I know that I found my identity around the end of this time, but I don’t recall exactly when. I was starting to become very involved in the LGBT+ community so I was doing a bunch of research on terms and identities. After some time, I came across two terms that I had never heard before and didn’t quite understand; Pansexual and Bigender. Wanting to learn more, I started searching. Once I found their definitions, I felt an overwhelming sense of belonging and clarity. I always knew I was different, but once I learned about being bigender and pansexuality, these words finally felt right. I didn’t know anyone else who identified as these, but that was okay because I finally knew who I was. I was finally starting to understand me.

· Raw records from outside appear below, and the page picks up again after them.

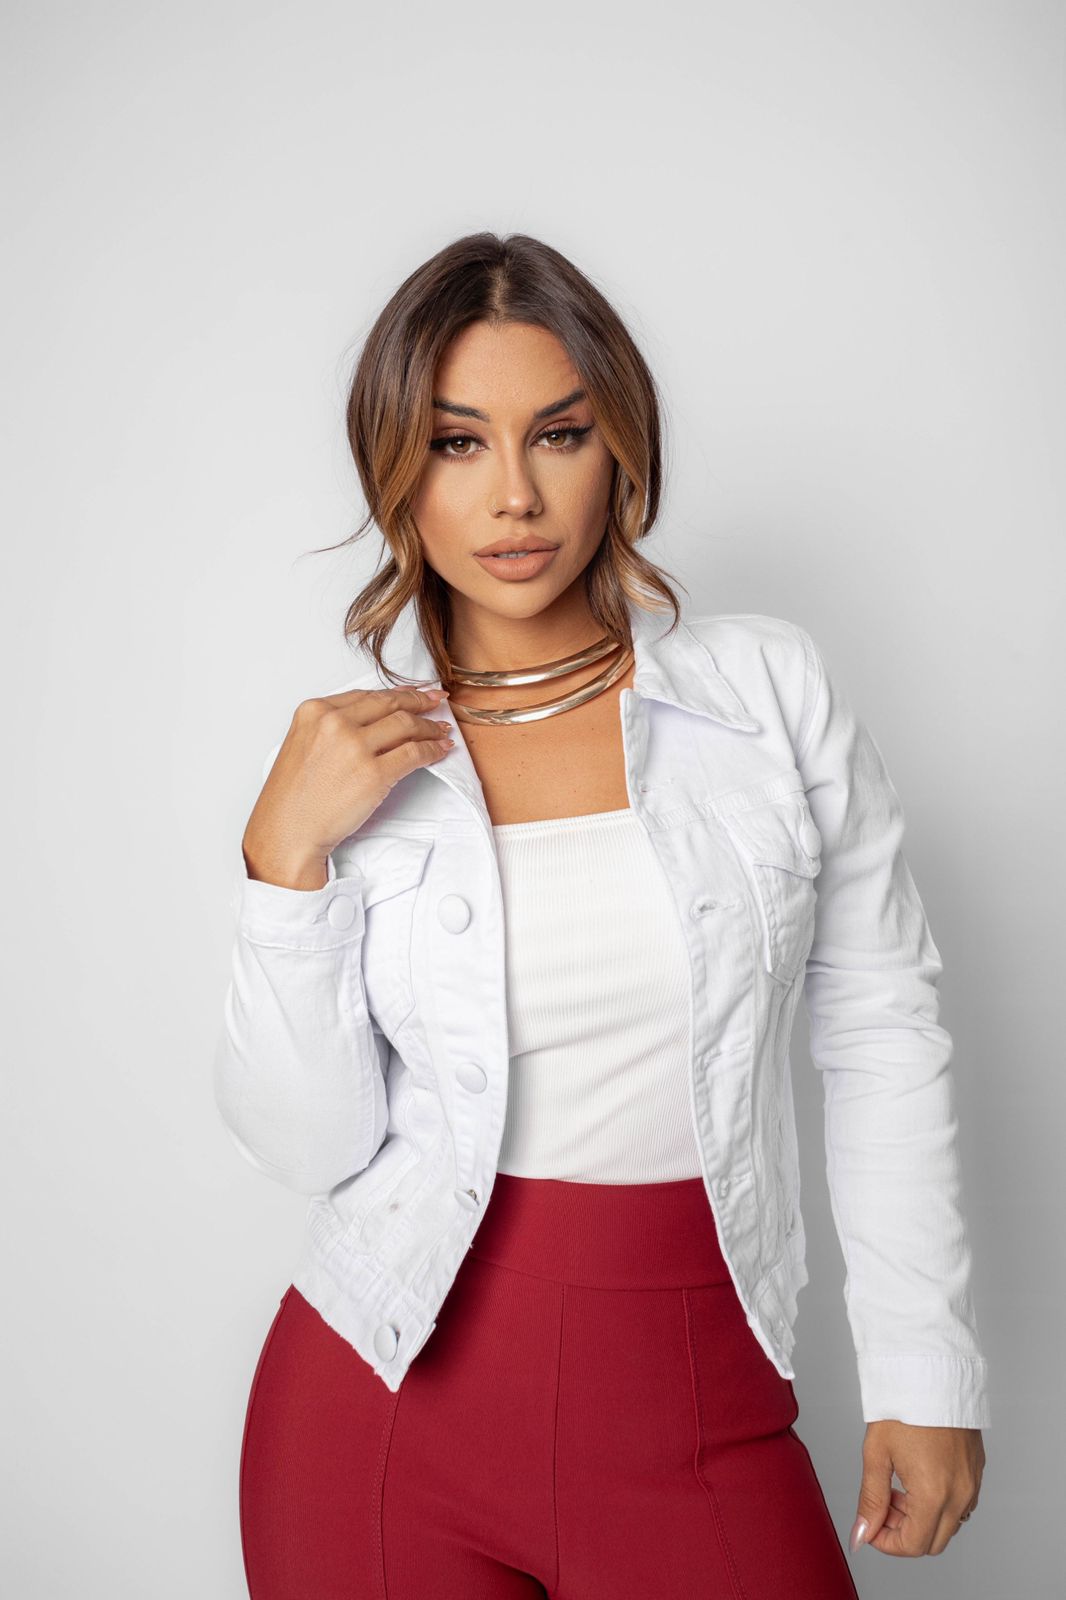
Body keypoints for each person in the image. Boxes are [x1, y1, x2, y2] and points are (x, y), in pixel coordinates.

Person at [215, 232, 989, 1598]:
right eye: (457, 443)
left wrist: (922, 1369)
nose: (514, 494)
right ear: (396, 468)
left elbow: (878, 1028)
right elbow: (307, 1144)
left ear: (618, 446)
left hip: (694, 1397)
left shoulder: (764, 698)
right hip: (380, 1414)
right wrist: (281, 863)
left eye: (557, 434)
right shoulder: (354, 768)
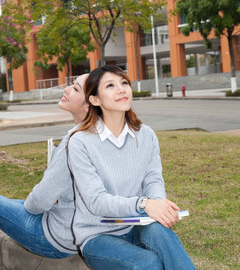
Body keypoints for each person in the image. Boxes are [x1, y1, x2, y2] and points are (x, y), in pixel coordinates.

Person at [67, 65, 197, 270]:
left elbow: (153, 179)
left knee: (161, 233)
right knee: (148, 264)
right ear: (95, 100)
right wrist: (144, 204)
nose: (121, 89)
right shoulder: (80, 142)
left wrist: (159, 206)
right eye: (110, 85)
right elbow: (96, 201)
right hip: (97, 235)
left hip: (136, 225)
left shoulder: (146, 135)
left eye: (124, 83)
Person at [0, 73, 89, 259]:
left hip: (58, 240)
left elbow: (38, 202)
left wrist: (45, 196)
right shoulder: (102, 134)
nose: (66, 89)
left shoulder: (74, 142)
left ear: (90, 104)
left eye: (75, 88)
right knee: (16, 203)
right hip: (81, 230)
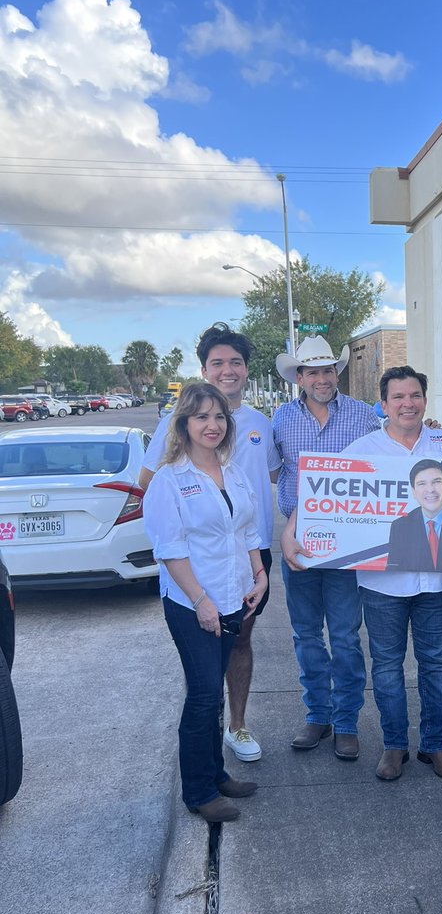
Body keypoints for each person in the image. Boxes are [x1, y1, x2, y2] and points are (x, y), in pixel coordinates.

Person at [341, 366, 442, 783]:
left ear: (424, 401)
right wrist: (294, 533)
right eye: (398, 397)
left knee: (435, 667)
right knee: (387, 668)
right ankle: (394, 746)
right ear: (384, 404)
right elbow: (324, 495)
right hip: (382, 584)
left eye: (414, 395)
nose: (407, 404)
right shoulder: (362, 450)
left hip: (436, 580)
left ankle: (436, 745)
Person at [140, 324, 280, 763]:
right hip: (195, 568)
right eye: (217, 362)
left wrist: (258, 566)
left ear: (246, 369)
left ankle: (236, 728)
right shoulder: (171, 428)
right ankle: (204, 751)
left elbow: (277, 477)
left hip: (249, 557)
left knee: (238, 645)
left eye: (235, 362)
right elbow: (151, 488)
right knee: (202, 674)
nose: (227, 370)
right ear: (204, 369)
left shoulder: (260, 423)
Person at [144, 383, 267, 823]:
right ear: (183, 424)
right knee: (201, 696)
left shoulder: (231, 471)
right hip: (192, 603)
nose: (212, 425)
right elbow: (170, 550)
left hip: (234, 596)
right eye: (201, 417)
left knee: (213, 696)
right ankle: (197, 792)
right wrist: (200, 601)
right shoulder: (169, 480)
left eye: (219, 416)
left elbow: (248, 530)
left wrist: (260, 573)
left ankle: (216, 775)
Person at [274, 336, 380, 761]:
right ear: (299, 377)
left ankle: (346, 722)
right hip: (296, 543)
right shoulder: (280, 419)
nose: (321, 378)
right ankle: (317, 714)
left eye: (327, 370)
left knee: (346, 637)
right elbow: (268, 473)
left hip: (347, 545)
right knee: (306, 636)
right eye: (312, 371)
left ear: (337, 372)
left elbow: (391, 459)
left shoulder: (364, 416)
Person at [387, 459, 442, 572]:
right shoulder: (400, 526)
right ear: (414, 492)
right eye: (422, 483)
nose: (430, 490)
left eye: (436, 482)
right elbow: (394, 569)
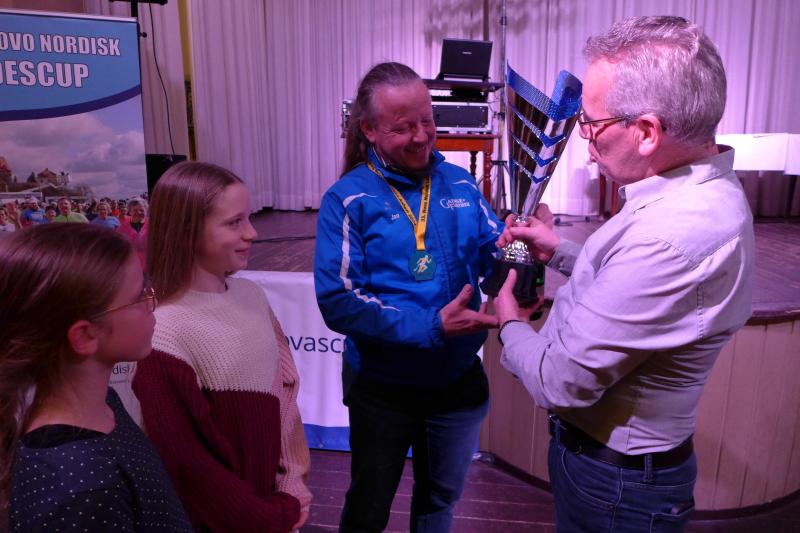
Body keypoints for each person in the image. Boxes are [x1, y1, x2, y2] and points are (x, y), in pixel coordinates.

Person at [493, 16, 755, 532]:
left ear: (647, 132)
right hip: (622, 476)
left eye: (591, 123)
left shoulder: (669, 237)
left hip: (614, 487)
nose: (584, 138)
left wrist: (508, 323)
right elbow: (635, 286)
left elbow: (559, 382)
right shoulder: (699, 192)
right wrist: (559, 252)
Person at [314, 62, 502, 533]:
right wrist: (432, 326)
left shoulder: (460, 183)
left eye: (427, 120)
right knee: (369, 506)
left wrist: (522, 254)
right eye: (402, 128)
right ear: (369, 130)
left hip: (456, 381)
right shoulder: (348, 199)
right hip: (383, 388)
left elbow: (494, 256)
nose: (421, 137)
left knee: (438, 504)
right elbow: (338, 301)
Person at [132, 161, 311, 532]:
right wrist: (266, 519)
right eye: (234, 222)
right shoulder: (164, 332)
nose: (252, 233)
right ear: (187, 230)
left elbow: (284, 394)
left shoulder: (251, 294)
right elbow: (189, 464)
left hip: (270, 507)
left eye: (249, 218)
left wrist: (292, 482)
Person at [0, 224, 192, 532]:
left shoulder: (104, 404)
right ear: (86, 336)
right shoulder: (79, 488)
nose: (151, 300)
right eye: (138, 296)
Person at [118, 198, 148, 268]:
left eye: (142, 210)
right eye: (135, 210)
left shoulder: (152, 226)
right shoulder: (122, 229)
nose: (139, 213)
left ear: (146, 211)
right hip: (130, 266)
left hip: (150, 266)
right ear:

There were multiple reasons why I was so confused and angry, but one of the ones I still struggle with is my upbringing in the LDS church. I don’t hate the church or hate being a part of it, but I hate the people in it. They judge so harshly and don’t try to understand who you are. I went in circles in my own head for years about homosexuality and what the church views on it. But, what finally broke the circles was when I gave up trying to understand. I stopped asking why and how and finally just started to ignore it. I haven’t been to church in a couple years, not because of the religion, but simply because all I want to feel is love. And maybe I’m not a ‘Mormon’ anymore but, I still love God. I finally settled in my own heart and mind that there is somebody up there and they see me. I’m not sure why I am who I am but as long as I love everyone, no matter who they are, there can’t be anything wrong with that.
So in the end of this all, who am I? My name is Sara. I am Pansexual and Bigender and my preferred pronouns are usually she/her. I’m a senior in high school and it feels like I lived those two years a lifetime ago. And you know, even though this is an end, it is also a beginning. It is the beginning of the rest of my life, and I’m ready to live it.
I always knew I was different; but that was never a bad thing.